Chers frères et sœurs, aujourd’hui nous sommes de nouveau réunis à l’autel du Seigneur, pour célébrer à cette occasion la fête du Cœur Immaculé de Marie. Et je ferai ce sermon de la manière suivante : deux références, l’une, à la Vierge de Lujan, l’autre, à la Vierge de Fatima ; un thème central, et une application aux 7 novices qui reçoivent aujourd’hui leur habit religieux.

I. Références

Je veux faire référence à cet aspect de la Vierge de Lujan, que l’on peut voir dans l’une des parures qui l’accompagnent, comme c’est le cas des rayons (en espagnol « rayera ») , que le père Jorge María Salvaire lui a fait placer pour se distinguer des autres images de la Vierge en Argentine, à la fin du XIXe siècle. Pourquoi ? Parce que l’Image de Lujan est une Immaculée, c’est la Conception Immaculé et Pure de la Sainte Vierge.

Et la « rayera » nous rappelle cette Femme de l’Apocalypse ; car comme nous avons entendu dans la première lecture de façon très claire, il s’agit d’une Femme vêtue de soleil. Marie est la femme vêtue du soleil. María de Lujan est la femme vêtue de soleil !

Et de plus, c’est le texte que le pape Jean-Paul II a voulu choisir pour être lu comme première lecture de la messe solennelle pour la béatification de François et Jacinthe à Fatima, célébrée il y a peu de temps. Dans le même sermon, le pape a donné quelques indications sur la Vierge de Fatima comme cette femme vêtue de lumière.

II. La robe de soleil

Le texte de l’Apocalypse, riche de contenu, indique le temps merveilleux de l’attente et de l’espérance, car cette Femme vêtue de lumière est celle qui enfante un Fils. Et une sorte de rencontre cosmique s’y produit, entre personnages qui dépassent le simple niveau humain. Ce sont : la Femme, exceptionnelle, vêtue de soleil ; le Fils que la Femme revêtue de soleil enfante ; et le dragon, qui représente le serpent infernal.

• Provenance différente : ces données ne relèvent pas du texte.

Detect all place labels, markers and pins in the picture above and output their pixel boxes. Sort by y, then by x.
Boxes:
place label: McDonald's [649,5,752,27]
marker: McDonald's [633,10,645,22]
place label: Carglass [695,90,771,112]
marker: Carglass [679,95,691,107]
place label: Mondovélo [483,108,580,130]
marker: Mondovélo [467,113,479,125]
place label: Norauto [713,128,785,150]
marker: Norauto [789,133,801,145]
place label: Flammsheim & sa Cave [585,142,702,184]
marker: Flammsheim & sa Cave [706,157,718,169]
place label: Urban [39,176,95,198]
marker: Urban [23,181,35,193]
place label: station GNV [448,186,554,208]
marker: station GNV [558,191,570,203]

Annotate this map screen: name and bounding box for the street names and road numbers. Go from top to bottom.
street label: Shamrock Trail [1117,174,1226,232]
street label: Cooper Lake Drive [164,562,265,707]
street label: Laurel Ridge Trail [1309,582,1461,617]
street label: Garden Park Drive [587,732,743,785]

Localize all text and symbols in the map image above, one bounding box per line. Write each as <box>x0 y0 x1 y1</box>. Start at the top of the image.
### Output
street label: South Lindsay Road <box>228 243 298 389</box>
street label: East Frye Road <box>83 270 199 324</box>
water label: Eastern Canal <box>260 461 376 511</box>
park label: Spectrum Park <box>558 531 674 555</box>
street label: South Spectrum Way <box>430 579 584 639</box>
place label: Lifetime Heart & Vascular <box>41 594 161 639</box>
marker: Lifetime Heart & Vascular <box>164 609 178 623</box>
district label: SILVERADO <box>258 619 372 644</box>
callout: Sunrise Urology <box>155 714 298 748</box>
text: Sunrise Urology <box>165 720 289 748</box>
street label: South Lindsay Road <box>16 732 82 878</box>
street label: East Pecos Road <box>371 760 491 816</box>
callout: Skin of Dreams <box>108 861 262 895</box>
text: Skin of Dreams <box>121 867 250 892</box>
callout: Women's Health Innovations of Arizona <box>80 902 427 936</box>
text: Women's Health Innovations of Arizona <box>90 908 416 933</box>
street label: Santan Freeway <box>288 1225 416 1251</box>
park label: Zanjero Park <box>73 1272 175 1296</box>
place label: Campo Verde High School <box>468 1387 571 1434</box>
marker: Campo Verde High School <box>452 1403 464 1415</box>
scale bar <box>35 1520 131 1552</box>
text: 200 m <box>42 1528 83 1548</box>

Ce passage de l’Apocalypse renvoie, selon les meilleurs exégètes, à divers textes de l’Ecriture Sainte :

– au Proto-évangile de la Genèse. Là, on parle déjà de la femme : Je mettrai inimitié entre toi et la femme, entre ta lignée et la sienne (3, 15) ;

– à la “Vierge Mère”, selon la prophétie du Messie en Isaïe 7,14.

– à la Nouvelle Jérusalem, mère du peuple messianique d’Isaïe 66, 7.

– à la vision du dragon du prophète Daniel 7,7.

C’est pourquoi pour déchiffrer ce que signifie cette Femme vêtue de soleil, les éléments descriptifs sont très utiles, qui montrent que cette Femme représente aussi la Fille de Sion, le peuple saint des temps messianiques, l’Église persécutée.

“Vêtue de soleil”, car c’est une figure céleste. La Sion eschatologique ne brille pas de sa propre lumière, mais de la gloire de Dieu. La Femme est toute lumière : il n’y a pas de tache en elle, il n’y a pas de ténèbres en elle. C’est l’Immaculée !

« Avec la lune sous ses pieds », c’est-à-dire toute l’histoire humaine, tous les siècles lunaires lui sont soumis. Aussi l’histoire du XXe siècle, et aussi l’histoire du XXIe siècle et des siècles à venir.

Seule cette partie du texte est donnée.